Here are a few stories that turned our heads in Operational Technology (OT)/ Industrial Control Systems (ICS) security over the past week:
Unfortunately, moving an industrial IoT network to wireless can be a daunting task. “There are a lot of challenges,” said Rick Candell, an electronics engineer for the National Institute of Standards and Technology. Candell is the principal author of NIST’s new ebook, “Guide to Industrial Wireless Systems Deployment.” The publication is considered a science-based set of guidelines for taking your factory floor wireless.
“The key is to keep your operation running,” Candell explained. “You’re not doing this to download movies.” The goal is to reach whatever level of reliability a manufacturing operation requires, he said.
Candell’s guide is intended to be read by the IT and engineering staff at a company with manufacturing facilities, whether those facilities are inside or outdoors. But it’s actually an invaluable reference for business wireless planners, regardless of whether they have a factory or a warehouse.
Our Take: We are encouraged to see Chapter 6 in the ebook is dedicated to Industrial Wireless Security and believe the reference is worth a read for anyone considering the addition of wireless networking in their operational environment. While fairly high-level, the book does reference several recommended layers of security, including network monitoring and anomaly detection. However, we frequently see industrial environments running traditional wired networks that still have not implemented a full cyber protection strategy, and in many cases, do not have a full accounting of the endpoints on that network. Adding wireless to this complex environment does increase the attack surface so we urge for those moving in this direction to use it as an opportunity to ensure the entire OT environment is secure.
It’s clear that critical infrastructure is a primary target for both rogue and state-sponsored hackers. The FBI/DHS just issued a joint alert to that effect in February, specifically calling out the energy sector as sitting in the crosshairs of international cyber actors. We know the enormous implications of these types of systems going offline. Knocking out EDI providers doesn’t simply slow down business or cost money; it can prevent people from receiving gas and electricity in their homes. The resulting disruption is inconvenient at best, dangerous at worst, and can snowball into a variety of other issues with effects that only increase over time.
And yet here we are. Why? A large part of the issue comes down to human error. With over 90 percent of cyberattacks stemming from phishing emails, companies must remember that no one is immune. While it’s important to invest heavily in training and awareness, companies should also make sure their technology platforms both leverage trusted firewalls, anti-virus and anti-phishing protections, and employ security best practices to block phishing at the source.
Our Take: The author references compliance in two of the five steps. While compliance is a requirement for many industrial operators, it is important to view regulatory mandates as a floor, not a ceiling. In other words, they define the minimum standard required to comply with the law, not necessarily what is needed to protect your environment; compliant does not necessarily mean secure. We suggest starting with a holistic security assessment, and then overlaying compliance requirements to ensure they are covered within the implementation plan.

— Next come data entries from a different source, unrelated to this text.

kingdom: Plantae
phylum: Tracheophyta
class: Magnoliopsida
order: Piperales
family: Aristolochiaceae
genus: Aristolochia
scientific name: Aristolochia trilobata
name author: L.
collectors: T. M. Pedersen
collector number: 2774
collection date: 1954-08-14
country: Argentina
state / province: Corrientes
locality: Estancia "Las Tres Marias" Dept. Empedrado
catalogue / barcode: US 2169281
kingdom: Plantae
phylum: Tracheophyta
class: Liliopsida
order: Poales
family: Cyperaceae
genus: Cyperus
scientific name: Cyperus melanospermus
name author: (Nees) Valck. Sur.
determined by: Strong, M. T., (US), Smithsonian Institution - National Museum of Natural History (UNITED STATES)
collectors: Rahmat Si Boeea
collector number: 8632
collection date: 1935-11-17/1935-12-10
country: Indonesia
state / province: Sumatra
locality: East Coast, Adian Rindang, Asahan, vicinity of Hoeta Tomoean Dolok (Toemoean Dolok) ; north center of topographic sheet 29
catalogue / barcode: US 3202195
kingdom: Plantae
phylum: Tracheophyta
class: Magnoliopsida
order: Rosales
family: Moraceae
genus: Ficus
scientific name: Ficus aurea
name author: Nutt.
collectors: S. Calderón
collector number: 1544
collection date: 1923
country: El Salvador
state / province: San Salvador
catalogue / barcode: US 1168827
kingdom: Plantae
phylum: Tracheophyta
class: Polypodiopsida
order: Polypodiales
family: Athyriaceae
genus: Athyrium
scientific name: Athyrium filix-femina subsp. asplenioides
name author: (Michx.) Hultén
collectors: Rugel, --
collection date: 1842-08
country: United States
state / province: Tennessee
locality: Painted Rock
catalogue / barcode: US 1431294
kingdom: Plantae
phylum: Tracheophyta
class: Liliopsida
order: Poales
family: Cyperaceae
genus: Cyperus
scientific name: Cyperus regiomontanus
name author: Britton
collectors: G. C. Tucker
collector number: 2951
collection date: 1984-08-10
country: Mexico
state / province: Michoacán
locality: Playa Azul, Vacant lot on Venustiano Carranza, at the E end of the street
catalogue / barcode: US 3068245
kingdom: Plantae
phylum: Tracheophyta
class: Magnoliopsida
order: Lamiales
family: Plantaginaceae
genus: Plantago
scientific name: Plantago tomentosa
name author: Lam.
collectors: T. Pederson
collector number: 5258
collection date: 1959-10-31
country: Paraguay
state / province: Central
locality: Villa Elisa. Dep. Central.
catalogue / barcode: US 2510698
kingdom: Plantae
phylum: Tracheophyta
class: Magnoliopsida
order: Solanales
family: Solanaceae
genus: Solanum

The FBI’s move to seize control of a network of half a million wireless routers and other devices infected with malicious software threw a wrench into a massive hacking campaign by a group linked to the Russian military.
But the FBI is limited in how much it can do to disrupt the global botnet on its own. While the bureau got a court order last week to take over a domain at the botnet's core that allows the connected devices to launch attacks, it's now up to owners of the infected equipment to take active steps to prevent hackers from hijacking the devices again.
That's not likely to happen anytime soon. In fact, ridding the infected devices of malware dubbed VPN Filter “is likely to take at least a year, if not multiple years,” said Vikram Thakur, technical director of the security response team at the cybersecurity firm Symantec. “To remove the malware, and update the router to be free of known security vulnerabilities, requires a degree of end user interaction with the router that is unlikely to happen in the short term."
Our Take: Cybersecurity has always been a shared responsibility and the latest development with VPNFilter is yet another reminder that users themselves play an important role. Thanks to the good work of Cisco’s Talos Group, in close coordination with law enforcement, the FBI is now in control of a significant portion of the bonet, which will disrupt the second and third stages of the malware. This is especially good news for the ICS community since these stages include a plug-in module for monitoring SCADA protocols.